Разговор не клеился. Молча дошли до реки. Молча залезли в воду. И только, когда первый небольшой окушек попался в «курицу», ребята оживились и забыли о чуть не разгоревшейся ссоре.
— Ты крепче ко дну прижимай! — покрикивал Минька, и Савка послушно исполнял приказ, не чувствуя ни холодной воды, ни острых палок, сучьев и камней, попадавшихся под ноги.

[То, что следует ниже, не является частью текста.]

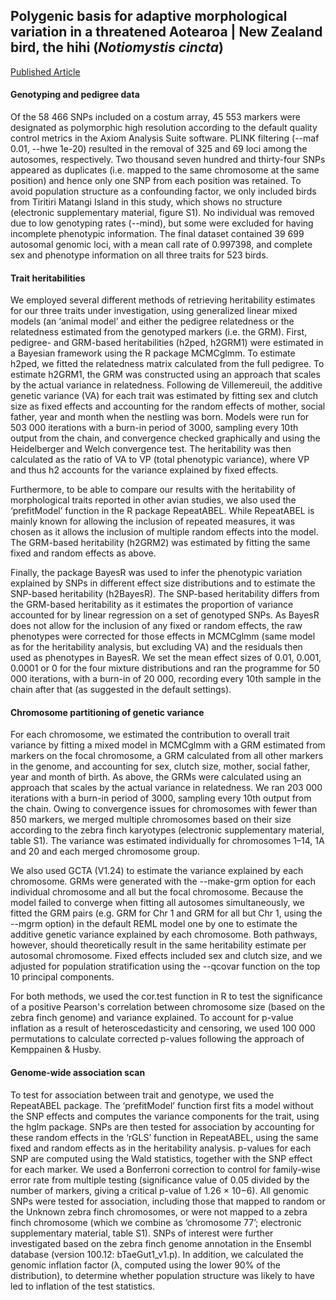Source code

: 
## Polygenic basis for adaptive morphological variation in a threatened Aotearoa | New Zealand bird, the hihi (*Notiomystis cincta*)

[Published Article](https://doi.org/10.1098/rspb.2020.0948)
#### Genotyping and pedigree data
Of the 58 466 SNPs included on a costum array, 45 553 markers were designated as polymorphic high resolution according to the default quality control metrics in the Axiom Analysis Suite software. PLINK filtering (--maf 0.01, --hwe 1e-20) resulted in the removal of 325 and 69 loci among the autosomes, respectively. Two thousand seven hundred and thirty-four SNPs appeared as duplicates (i.e. mapped to the same chromosome at the same position) and hence only one SNP from each position was retained. To avoid population structure as a confounding factor, we only included birds from Tiritiri Matangi Island in this study, which shows no structure (electronic supplementary material, figure S1). No individual was removed due to low genotyping rates (--mind), but some were excluded for having incomplete phenotypic information. The final dataset contained 39 699 autosomal genomic loci, with a mean call rate of 0.997398, and complete sex and phenotype information on all three traits for 523 birds.

#### Trait heritabilities
We employed several different methods of retrieving heritability estimates for our three traits under investigation, using generalized linear mixed models (an ‘animal model’ and either the pedigree relatedness or the relatedness estimated from the genotyped markers (i.e. the GRM). First, pedigree- and GRM-based heritabilities (h2ped, h2GRM1) were estimated in a Bayesian framework using the R package MCMCglmm. To estimate h2ped, we fitted the relatedness matrix calculated from the full pedigree. To estimate h2GRM1, the GRM was constructed using an approach that scales by the actual variance in relatedness. Following de Villemereuil, the additive genetic variance (VA) for each trait was estimated by fitting sex and clutch size as fixed effects and accounting for the random effects of mother, social father, year and month when the nestling was born. Models were run for 503 000 iterations with a burn-in period of 3000, sampling every 10th output from the chain, and convergence checked graphically and using the Heidelberger and Welch convergence test. The heritability was then calculated as the ratio of VA to VP (total phenotypic variance), where VP and thus h2 accounts for the variance explained by fixed effects.

Furthermore, to be able to compare our results with the heritability of morphological traits reported in other avian studies, we also used the ‘prefitModel’ function in the R package RepeatABEL. While RepeatABEL is mainly known for allowing the inclusion of repeated measures, it was chosen as it allows the inclusion of multiple random effects into the model. The GRM-based heritability (h2GRM2) was estimated by fitting the same fixed and random effects as above.

Finally, the package BayesR was used to infer the phenotypic variation explained by SNPs in different effect size distributions and to estimate the SNP-based heritability (h2BayesR). The SNP-based heritability differs from the GRM-based heritability as it estimates the proportion of variance accounted for by linear regression on a set of genotyped SNPs. As BayesR does not allow for the inclusion of any fixed or random effects, the raw phenotypes were corrected for those effects in MCMCglmm (same model as for the heritability analysis, but excluding VA) and the residuals then used as phenotypes in BayesR. We set the mean effect sizes of 0.01, 0.001, 0.0001 or 0 for the four mixture distributions and ran the programme for 50 000 iterations, with a burn-in of 20 000, recording every 10th sample in the chain after that (as suggested in the default settings).

#### Chromosome partitioning of genetic variance
For each chromosome, we estimated the contribution to overall trait variance by fitting a mixed model in MCMCglmm with a GRM estimated from markers on the focal chromosome, a GRM calculated from all other markers in the genome, and accounting for sex, clutch size, mother, social father, year and month of birth. As above, the GRMs were calculated using an approach that scales by the actual variance in relatedness. We ran 203 000 iterations with a burn-in period of 3000, sampling every 10th output from the chain. Owing to convergence issues for chromosomes with fewer than 850 markers, we merged multiple chromosomes based on their size according to the zebra finch karyotypes (electronic supplementary material, table S1). The variance was estimated individually for chromosomes 1–14, 1A and 20 and each merged chromosome group.

We also used GCTA (V1.24) to estimate the variance explained by each chromosome. GRMs were generated with the --make-grm option for each individual chromosome and all but the focal chromosome. Because the model failed to converge when fitting all autosomes simultaneously, we fitted the GRM pairs (e.g. GRM for Chr 1 and GRM for all but Chr 1, using the --mgrm option) in the default REML model one by one to estimate the additive genetic variance explained by each chromosome. Both pathways, however, should theoretically result in the same heritability estimate per autosomal chromosome. Fixed effects included sex and clutch size, and we adjusted for population stratification using the --qcovar function on the top 10 principal components.

For both methods, we used the cor.test function in R to test the significance of a positive Pearson's correlation between chromosome size (based on the zebra finch genome) and variance explained. To account for p-value inflation as a result of heteroscedasticity and censoring, we used 100 000 permutations to calculate corrected p-values following the approach of Kemppainen & Husby.

#### Genome-wide association scan
To test for association between trait and genotype, we used the RepeatABEL package. The ‘prefitModel’ function first fits a model without the SNP effects and computes the variance components for the trait, using the hglm package. SNPs are then tested for association by accounting for these random effects in the ‘rGLS’ function in RepeatABEL, using the same fixed and random effects as in the heritability analysis. p-values for each SNP are computed using the Wald statistics, together with the SNP effect for each marker. We used a Bonferroni correction to control for family-wise error rate from multiple testing (significance value of 0.05 divided by the number of markers, giving a critical p-value of 1.26 × 10−6). All genomic SNPs were tested for association, including those that mapped to random or the Unknown zebra finch chromosomes, or were not mapped to a zebra finch chromosome (which we combine as ‘chromosome 77’; electronic supplementary material, table S1). SNPs of interest were further investigated based on the zebra finch genome annotation in the Ensembl database (version 100.12: bTaeGut1_v1.p). In addition, we calculated the genomic inflation factor (λ, computed using the lower 90% of the distribution), to determine whether population structure was likely to have led to inflation of the test statistics.
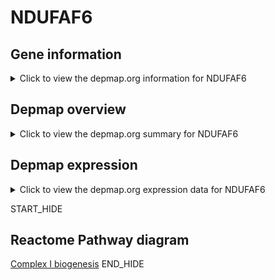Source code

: <h1>NDUFAF6</h1>

<h2>Gene information</h2>
<details>
  <summary>Click to view the depmap.org information for NDUFAF6</summary>
  <iframe src="https://depmap.org/portal/gene/NDUFAF6?tab=about" style="border:none;width:100%;height:800px"></iframe>
</details>

<h2>Depmap overview</h2>
<details>
  <summary>Click to view the depmap.org summary for NDUFAF6</summary>
  <iframe src="https://depmap.org/portal/gene/NDUFAF6?tab=overview" style="border:none;width:100%;height:800px"></iframe>
</details>

<h2>Depmap expression</h2>
<details>
  <summary>Click to view the depmap.org expression data for NDUFAF6</summary>
  <iframe src="https://depmap.org/portal/gene/NDUFAF6?tab=characterization" style="border:none;width:100%;height:800px"></iframe>
</details>


START_HIDE
<h2>Reactome Pathway diagram</h2>
<a href="https://reactome.org/PathwayBrowser/#/R-HSA-6799198">Complex I biogenesis</a>
END_HIDE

Савка брел по реке с центральным шестом. Кузька и Павлуха были на крыльях. Они перегораживали сетью маленькие речные заливчики, а затем сходились, толкая перед собой крылья. В этот момент Савка должен был со всей силой нажимать на шест, чтобы сеть не отрывалась от дна. Крылья соединялись, образуя большой черпак. Савка поднимал шест и вместе с ним всю сеть. Рыба оказывалась в ловушке. Со смехом и радостными возгласами ее выбрасывали на берег. Минька хищно кидался на добычу, ловко — с хрустом — ломал рыбинам головы и укладывал в корзину. В воду он не лез.